Japanese director Seijun Suzuki, whose style would become more explosive and over-the-top throughout the 1960’s, wasn’t an automatic fit for the film noir ethos because he often seemed to be having too much fun with violence and suffering in his films. ‘Jûsangô taihisen’ yori: Sono gosôsha o nerae (US: Take Aim at the Police Van) is one of his earlier, more traditional crime stories, yet even this film’s convoluted plot and frequent leaps of logic are likely to puzzle — but entertain — fans of the noir cycle. Daijirô Tamon (Michitarô Mizushima) is the prison guard on duty when two convicts are sniped and killed while being transported in the titular van; when Tamon is penalized with a six-month leave of absence, he takes it upon himself to investigate the incident and find the killers. He soon identifies one of the victims as a “recruiter” of hookers for the Hamuju Agency, which is run by young, attractive Yûko Hamajima (Misako Watanabe), daughter of the agency’s recently incarcerated owner. Yûko seems to be following Tamon as he uncovers new leads and makes new connections, but is she friend or foe?
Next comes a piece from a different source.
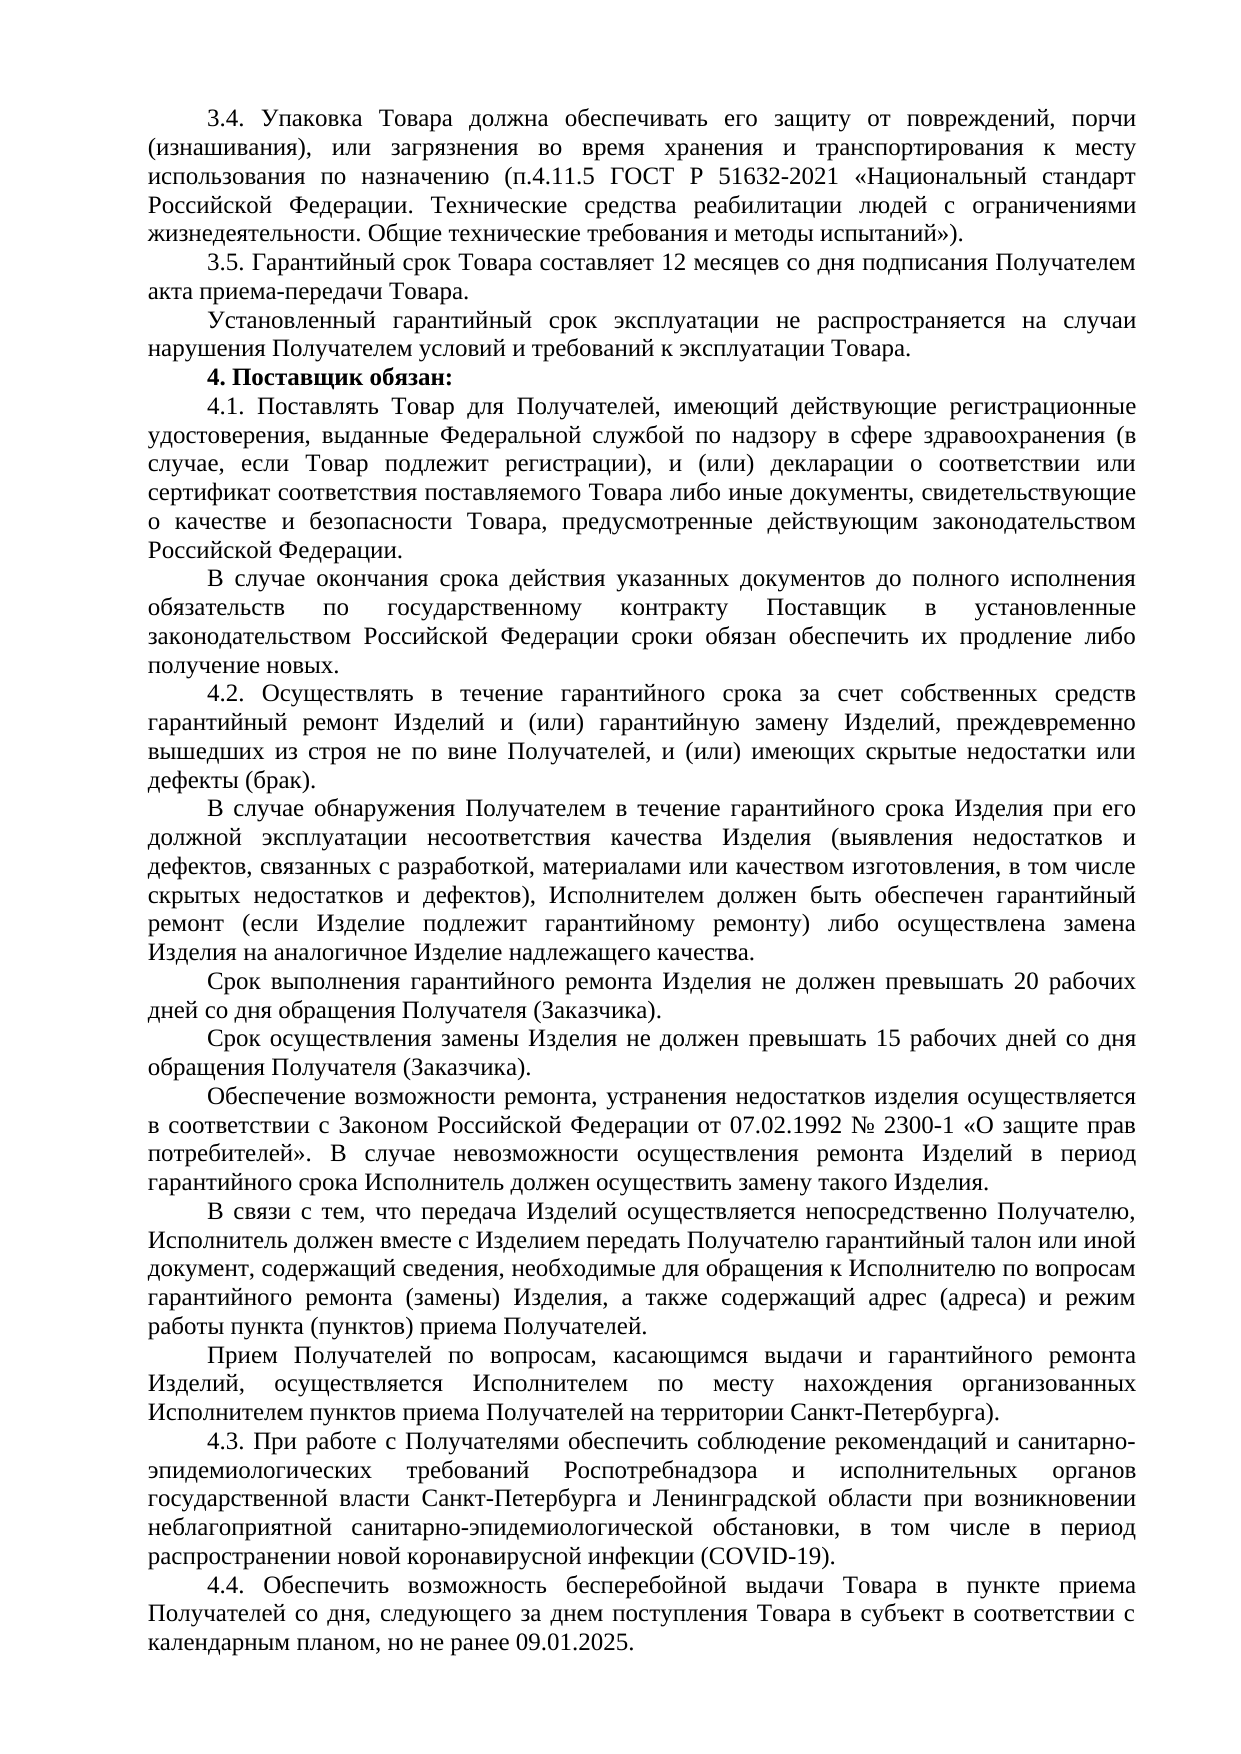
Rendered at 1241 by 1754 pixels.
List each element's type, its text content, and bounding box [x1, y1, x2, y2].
Someone or something named Akiba becomes the object of Tamon’s investigation, but its identity will prove stubbornly elusive. Suzuki packs the film with action: whores are chased through the street, gunfights erupt by the train tracks, characters are subject to outrageous forms of execution (the prolonged truck stunt is thoroughly ludicrous), and a woman is killed by bow and arrow (note: this isn’t the only death by archery in film noir, but it’s the only one in which the victim is naked). Through it all, Suzuki’s playful camera tricks are already on display at this early stage of his career: note the insert shot of a cigarette ash getting blasted off by a slow-motion bullet.